--- ВЫДЕРЖКА ИЗ ДОКУМЕНТА ---
────────────────────────────────────────
‘Поднятая целина’ Мих. Шолохова, печатавшаяся в минувшем году в ‘Новом мире’, появилась отдельной книгой в издании ‘Федерации’.
Новый роман Шолохова является крупной победой советской литературы. Этот роман опровергает тезис немецкого поэта: ‘Что должно жить в песне, то должно умереть в жизни’. Советская литература всегда боролась против такого взгляда, согласно которому только отошедшее в прошлое, улежавшееся, застывшее может быть предметом крупного художественного изображения. Но, отклоняя этот взгляд в принципе, советская литература не всегда умела давать находу, идя вслед за событиями, изображения, достойные тех великих дел, которые творит рабочий класс СССР.
Некоторые из наших писателей, не будучи в состоянии дать художественное полотно несущихся вихрем событий, пытались схватывать действительность при помощи фотографического снимка или при помощи поверхностного очерка.
Шолохов пошел иным путем: он дал огромное полотно великой борьбы за коллективизацию в глубоко содержательных художественных образах. Ему это удалось, потому что он крупный художник, потому что он не зритель, стоящий в стороне от изображаемого, потому что он выступает как участник сложного исторического процесса — того процесса, который крестьянскую мелкособственническую массу превращает в массу социалистических тружеников. Картина, нарисованная Шолоховым, с жестокой правдой, без всякого прикрашивания и подсахаривания, показывает борьбу за коллективизацию в одном из крупных районов СССР.
Если бы имелся сейчас налицо такой исполинский писатель, который стоял бы в уровень с ростом современного коммунизма, то он нарисовал бы эту картину не только в рамках СССР, но в рамках всего мира. Он показал бы, может быть, как в самой ‘свободной’ стране мира — в САСШ, где не было власти помещика, европейский выходец, сбежавший от ига феодализма, завоевал землю в борьбе с природой и индейцами и создал свободное фермерство. Он показал бы, как этот свободный фермер шаг за шагом подпадал под власть железнодорожных компаний, под власть скупщика хлеба, под власть продавца удобрений и сельскохозяйственных машин, как свободный от ига феодализма фермер становится рабом капитализма, как он не может себе купить трактор и комбайн, как он попадает в кабалу мирового рынка, как бежит в город, бросая заложенную землю, или как он на ‘своем’ автомобиле отправляется в Вашингтон для того, чтобы требовать освобождения от кабалы.
────────────────────────────────────────
--- ПИСЬМЕННОЕ ЗАДАНИЕ 1 ---
Верните отрывок статьи о «Поднятой целине» между словами «Новый роман Шолохова» и «помощи поверхностного очерка.» включительно, без единого изменения.
--- ПИСЬМЕННОЕ ЗАДАНИЕ 2 ---
Что идёт дальше в статье о «Поднятой целине»? Продолжите её с того места, где текст обрывается.

--- ПРИВЕДЁННЫЕ ЗАПИСИ ---
────────────────────────────────────────
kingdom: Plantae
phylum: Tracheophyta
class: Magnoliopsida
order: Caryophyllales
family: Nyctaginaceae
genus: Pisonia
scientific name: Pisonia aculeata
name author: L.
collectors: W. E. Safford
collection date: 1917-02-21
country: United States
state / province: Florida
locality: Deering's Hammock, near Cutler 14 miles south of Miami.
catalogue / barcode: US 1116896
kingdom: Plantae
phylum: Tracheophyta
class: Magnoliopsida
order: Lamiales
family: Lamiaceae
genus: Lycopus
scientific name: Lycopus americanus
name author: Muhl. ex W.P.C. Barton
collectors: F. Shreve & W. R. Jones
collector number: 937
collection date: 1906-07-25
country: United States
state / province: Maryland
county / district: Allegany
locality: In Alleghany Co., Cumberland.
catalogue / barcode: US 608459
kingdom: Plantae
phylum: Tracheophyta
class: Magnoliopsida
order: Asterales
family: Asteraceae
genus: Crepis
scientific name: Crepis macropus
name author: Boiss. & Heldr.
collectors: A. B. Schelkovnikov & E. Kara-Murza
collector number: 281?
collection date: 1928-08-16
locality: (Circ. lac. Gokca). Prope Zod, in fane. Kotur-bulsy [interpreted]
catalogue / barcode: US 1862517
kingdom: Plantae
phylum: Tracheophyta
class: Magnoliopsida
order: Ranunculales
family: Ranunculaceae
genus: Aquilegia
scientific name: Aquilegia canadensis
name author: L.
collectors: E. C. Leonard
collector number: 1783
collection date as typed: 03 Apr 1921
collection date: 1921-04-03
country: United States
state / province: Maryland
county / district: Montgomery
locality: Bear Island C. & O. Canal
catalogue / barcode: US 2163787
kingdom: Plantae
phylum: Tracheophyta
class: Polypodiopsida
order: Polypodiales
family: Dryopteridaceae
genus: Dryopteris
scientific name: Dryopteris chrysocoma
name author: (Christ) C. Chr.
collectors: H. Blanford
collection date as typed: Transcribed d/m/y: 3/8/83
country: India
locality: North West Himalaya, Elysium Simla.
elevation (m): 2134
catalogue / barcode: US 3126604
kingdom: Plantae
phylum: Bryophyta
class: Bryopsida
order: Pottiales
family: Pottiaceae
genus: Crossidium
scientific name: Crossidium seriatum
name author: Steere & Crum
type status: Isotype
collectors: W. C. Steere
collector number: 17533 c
────────────────────────────────────────
--- ОТВЕТ НА ЗАДАНИЕ 1 ---
Новый роман Шолохова является крупной победой советской литературы. Этот роман опровергает тезис немецкого поэта: ‘Что должно жить в песне, то должно умереть в жизни’. Советская литература всегда боролась против такого взгляда, согласно которому только отошедшее в прошлое, улежавшееся, застывшее может быть предметом крупного художественного изображения. Но, отклоняя этот взгляд в принципе, советская литература не всегда умела давать находу, идя вслед за событиями, изображения, достойные тех великих дел, которые творит рабочий класс СССР.
Некоторые из наших писателей, не будучи в состоянии дать художественное полотно несущихся вихрем событий, пытались схватывать действительность при помощи фотографического снимка или при помощи поверхностного очерка.

--- ОТВЕТ НА ЗАДАНИЕ 2 ---
Оттолкнувшись от этого далекого берега, художник международного коммунизма показал бы, как в Стране советов, победоносный рабочий класс, создав наперекор затруднениям великую социалистическую промышленность, дает трактор и комбайн вчерашнему крепостному и, разбивая скорлупу его крестьянских суеверий, опираясь на крестьянский актив, созданный долголетней историей, строит социалистическое хозяйство.
Наши художники, к сожалению, еще не думают континентальными масштабами, еще не умеют увидеть судеб крестьянства ЦЧО, Дона или Кубани с точки зрения международной. С этим мы не должны мириться. Наша обязанность все время твердить писателю о том, что происходящее в нашей деревне имеет не только русское, но и международное значение. Надо признать, что в этом отношении Шолохов еще не стоит на должной высоте.
Однако, к чести Шолохова надо сказать, что он не только сумел дать красочную картину социального и бытового уклада на Дону, но и картину тех трудностей, которые стоят на путях коллективизации. Рождение колхозов и борьбу за их укрепление Шолохов показывает не отвлеченно, а с полнотой индивидуального колорита, индивидуальных черт и — что особенно важно в художественном отношении — он вскрывает все тенденции, ведущие вперед, равно как и силы, тормозящие движение. Все трудности и все возможности, позволяющие эти трудности преодолеть, даны Шолоховым не в абстрактных рассуждениях, не в схематических фигурах-символах, а в живых, конкретных людях, в собственных лицах, с особенным биением сердца у каждого героя.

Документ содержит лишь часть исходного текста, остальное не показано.